CTE research relies on one of the world’s largest brain banks. The Boston University CTE Center, under Dr. Ann McKee’s leadership, houses 1,500+ donated brains, many from former athletes, boxers and military veterans who sustained repetitive head hits. The data have helped scientists map the distinctive tau‑tangle pattern that destroys memory, mood and impulse control.
Still, most data come from male American football players. “We need to study both men and women, and diverse types of head injuries,” CamH’s director, Dr. Vasdev, argues. The NFL’s updated concussion protocols and stricter helmet‑to‑helmet rules are steps in the right direction, but the push for a living CTE test is the next frontier.

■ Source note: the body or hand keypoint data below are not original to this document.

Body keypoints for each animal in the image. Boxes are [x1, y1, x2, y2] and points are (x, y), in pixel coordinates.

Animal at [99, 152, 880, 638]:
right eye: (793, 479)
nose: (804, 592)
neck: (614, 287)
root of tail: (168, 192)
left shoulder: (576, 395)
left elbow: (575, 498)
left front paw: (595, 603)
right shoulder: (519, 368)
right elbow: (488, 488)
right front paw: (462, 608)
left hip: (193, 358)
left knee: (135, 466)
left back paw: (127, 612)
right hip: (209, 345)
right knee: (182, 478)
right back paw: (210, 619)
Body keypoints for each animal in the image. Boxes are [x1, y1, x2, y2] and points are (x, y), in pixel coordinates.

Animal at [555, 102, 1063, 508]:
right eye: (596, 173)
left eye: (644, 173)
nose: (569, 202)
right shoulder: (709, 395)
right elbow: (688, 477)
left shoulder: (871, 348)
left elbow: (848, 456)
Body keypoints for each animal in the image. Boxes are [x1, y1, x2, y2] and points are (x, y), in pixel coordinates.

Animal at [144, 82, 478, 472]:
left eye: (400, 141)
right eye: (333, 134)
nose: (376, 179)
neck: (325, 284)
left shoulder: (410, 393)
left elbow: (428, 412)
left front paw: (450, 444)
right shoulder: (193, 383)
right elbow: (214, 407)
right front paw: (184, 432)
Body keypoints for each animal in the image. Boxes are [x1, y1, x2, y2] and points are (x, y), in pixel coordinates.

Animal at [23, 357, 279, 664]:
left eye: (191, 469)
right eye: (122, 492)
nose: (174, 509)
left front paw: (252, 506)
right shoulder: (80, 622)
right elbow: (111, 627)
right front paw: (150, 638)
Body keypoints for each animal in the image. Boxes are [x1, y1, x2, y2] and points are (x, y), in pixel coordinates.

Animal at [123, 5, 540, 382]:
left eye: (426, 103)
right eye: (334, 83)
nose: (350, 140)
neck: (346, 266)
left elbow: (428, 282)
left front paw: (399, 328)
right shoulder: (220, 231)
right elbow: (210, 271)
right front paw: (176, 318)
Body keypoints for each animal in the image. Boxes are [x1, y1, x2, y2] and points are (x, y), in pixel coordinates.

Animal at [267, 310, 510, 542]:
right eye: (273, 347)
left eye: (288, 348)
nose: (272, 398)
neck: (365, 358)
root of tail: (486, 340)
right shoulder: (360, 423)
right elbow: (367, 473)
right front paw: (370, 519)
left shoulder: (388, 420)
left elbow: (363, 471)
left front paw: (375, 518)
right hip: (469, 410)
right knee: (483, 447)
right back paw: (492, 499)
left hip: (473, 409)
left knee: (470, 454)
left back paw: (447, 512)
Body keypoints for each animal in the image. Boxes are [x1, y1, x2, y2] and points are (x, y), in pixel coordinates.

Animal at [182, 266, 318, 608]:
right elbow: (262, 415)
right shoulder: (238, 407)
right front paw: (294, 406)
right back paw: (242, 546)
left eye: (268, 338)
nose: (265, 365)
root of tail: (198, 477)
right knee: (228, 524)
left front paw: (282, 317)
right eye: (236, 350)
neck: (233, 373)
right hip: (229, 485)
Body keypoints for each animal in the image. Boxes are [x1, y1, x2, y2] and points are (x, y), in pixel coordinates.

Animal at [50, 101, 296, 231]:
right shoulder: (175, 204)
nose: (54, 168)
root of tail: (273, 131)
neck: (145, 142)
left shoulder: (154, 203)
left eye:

Experts project that within the next five years, diagnoses will become more reliable and, hopefully, treatments will follow. “We’ll be able to build on diagnostic abilities and work toward treatments,” Masel says.
For families like Perfetto’s and Molly’s, any progress offers relief. They remember the happier moments before CTE’s decline and hope that knowing their loved ones early could help them cope and plan. As more people become aware of CTE’s risks—beyond the NFL—the world may finally answer why a brain disease that can kill a shooter still hides in the shadows.